(Entries from a data source)
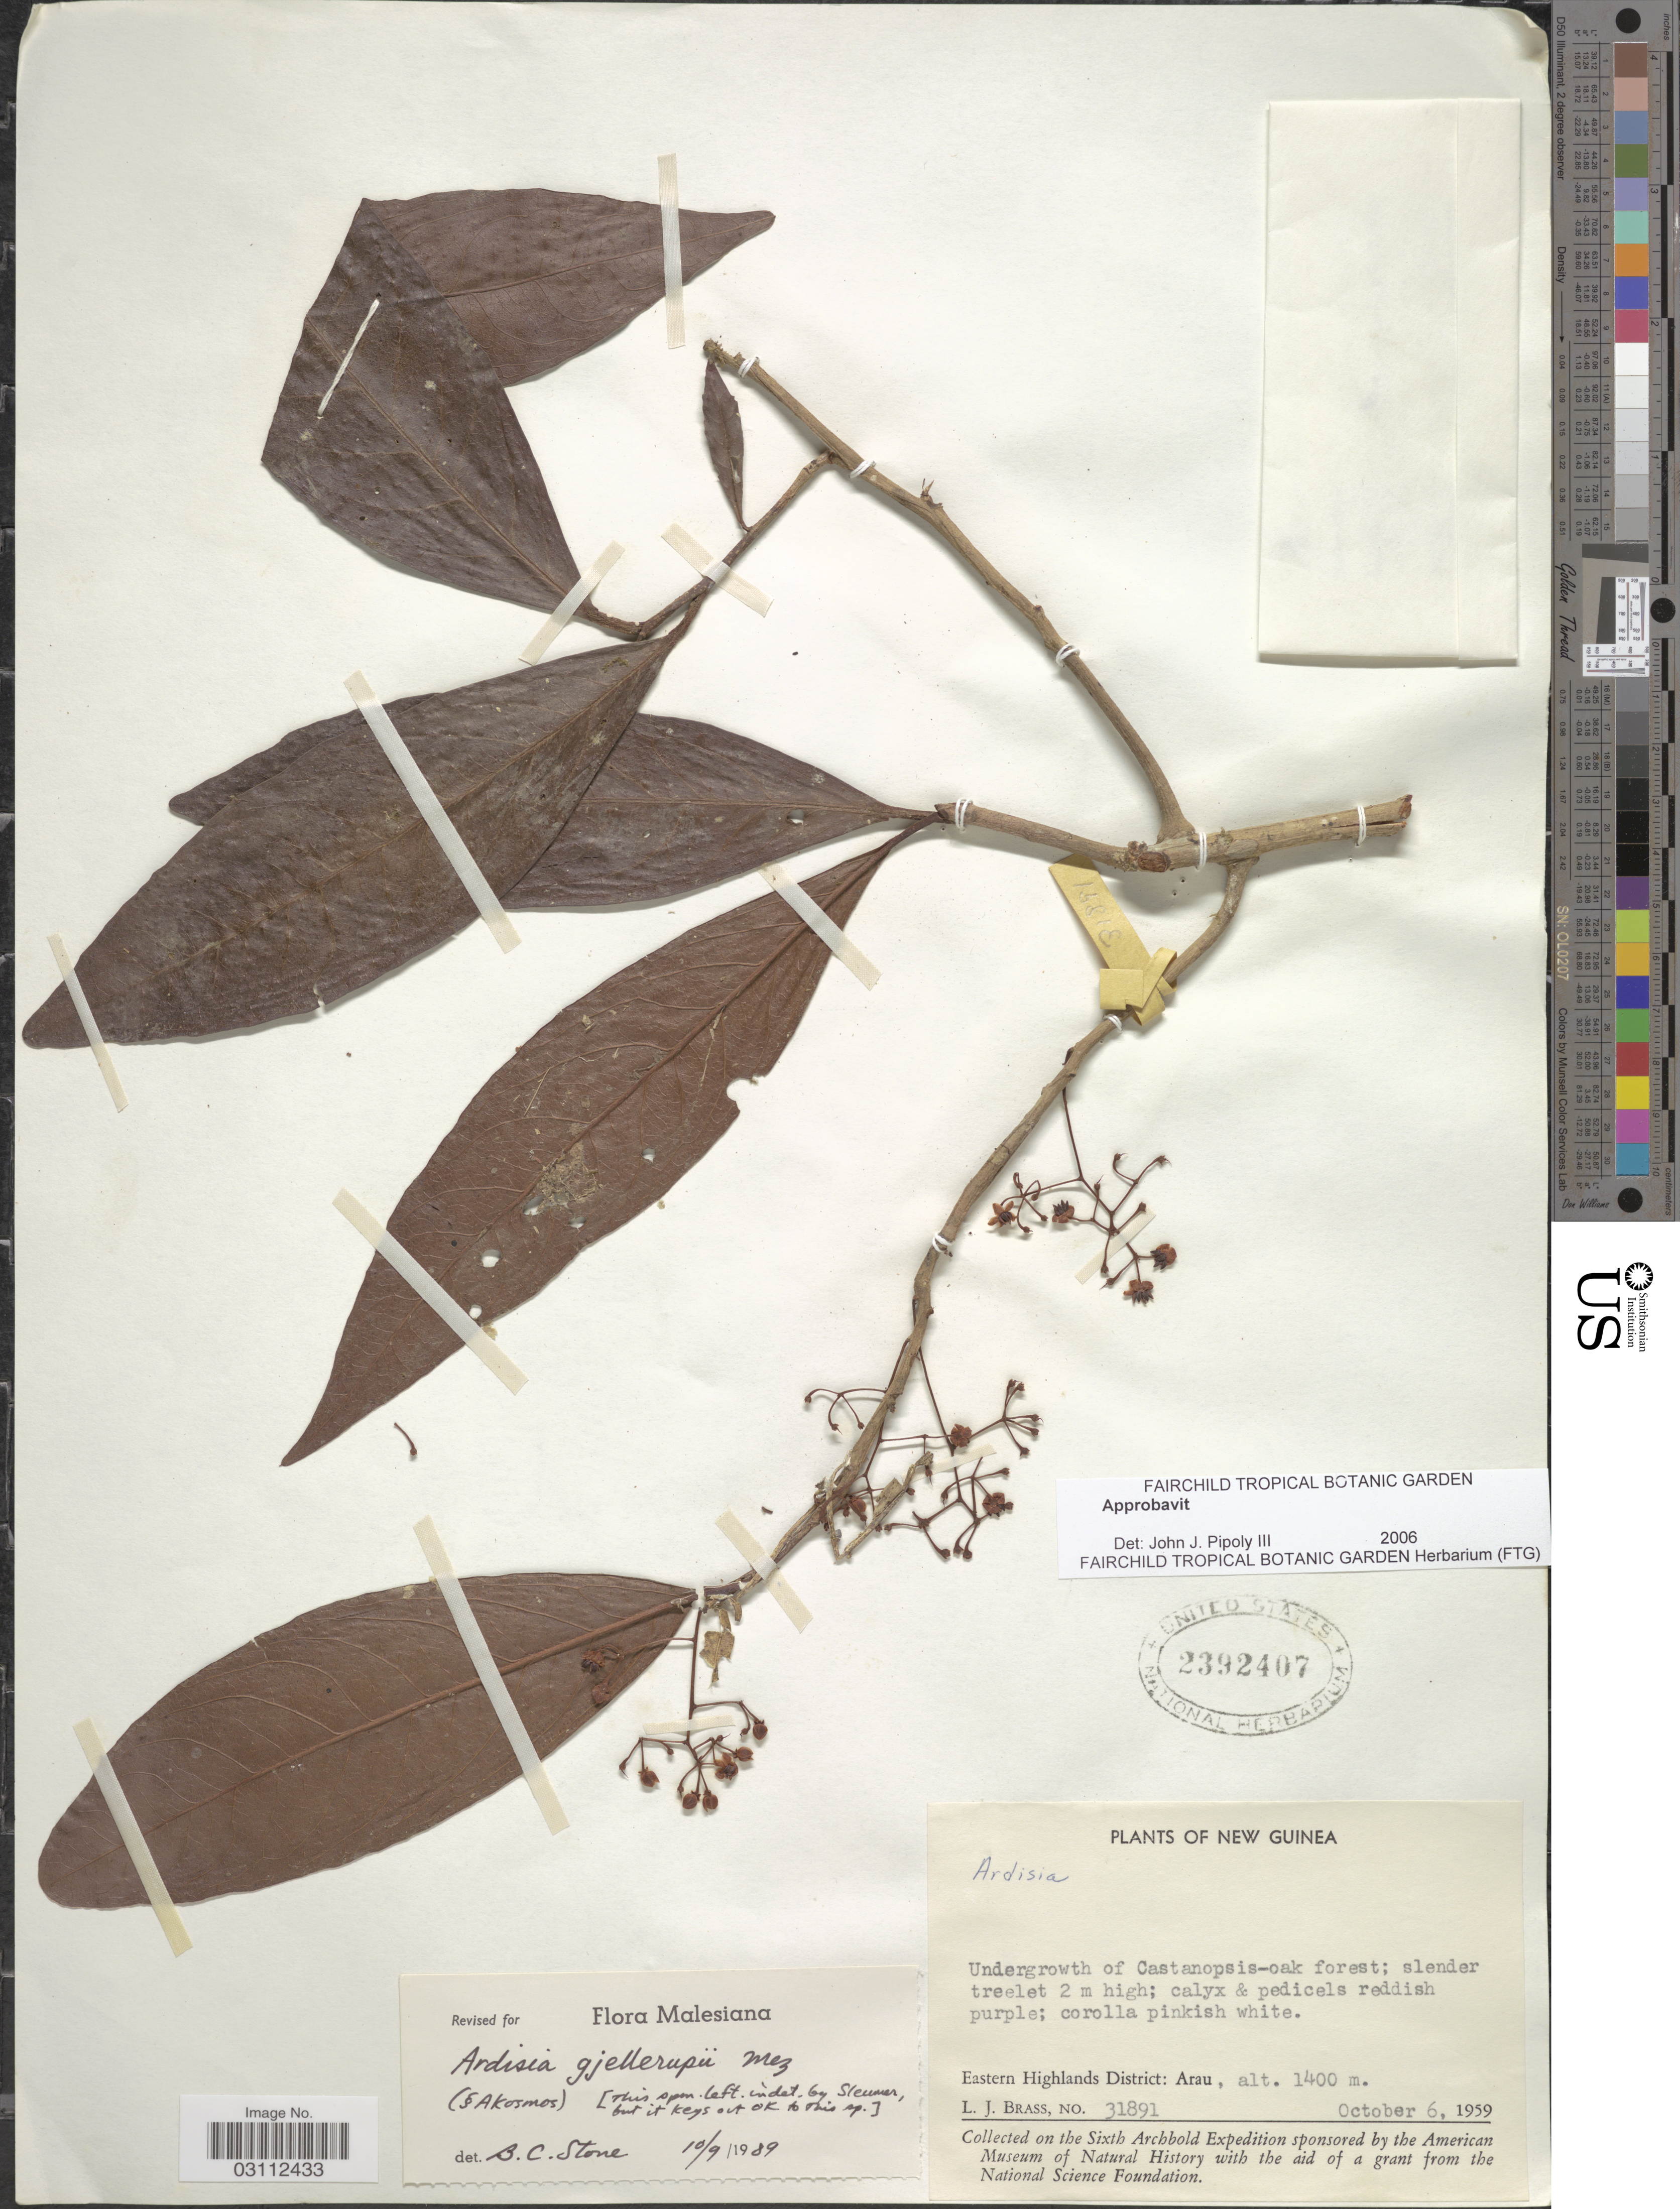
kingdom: Plantae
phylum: Tracheophyta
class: Magnoliopsida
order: Ericales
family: Primulaceae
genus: Ardisia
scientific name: Ardisia gjellerupii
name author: Mez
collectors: L. J. Brass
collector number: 31891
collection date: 1959-10-06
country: Papua New Guinea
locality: New Guinea. Eastern Highlands District: Arau.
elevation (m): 1400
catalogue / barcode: US 2392407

WORK TO DO — Give back every line of the entries above unchanged, but omit the pictures.

WRITTEN REPLY —
kingdom: Plantae
phylum: Tracheophyta
class: Magnoliopsida
order: Ericales
family: Primulaceae
genus: Ardisia
scientific name: Ardisia gjellerupii
name author: Mez
collectors: L. J. Brass
collector number: 31891
collection date: 1959-10-06
country: Papua New Guinea
locality: New Guinea. Eastern Highlands District: Arau.
elevation (m): 1400
catalogue / barcode: US 2392407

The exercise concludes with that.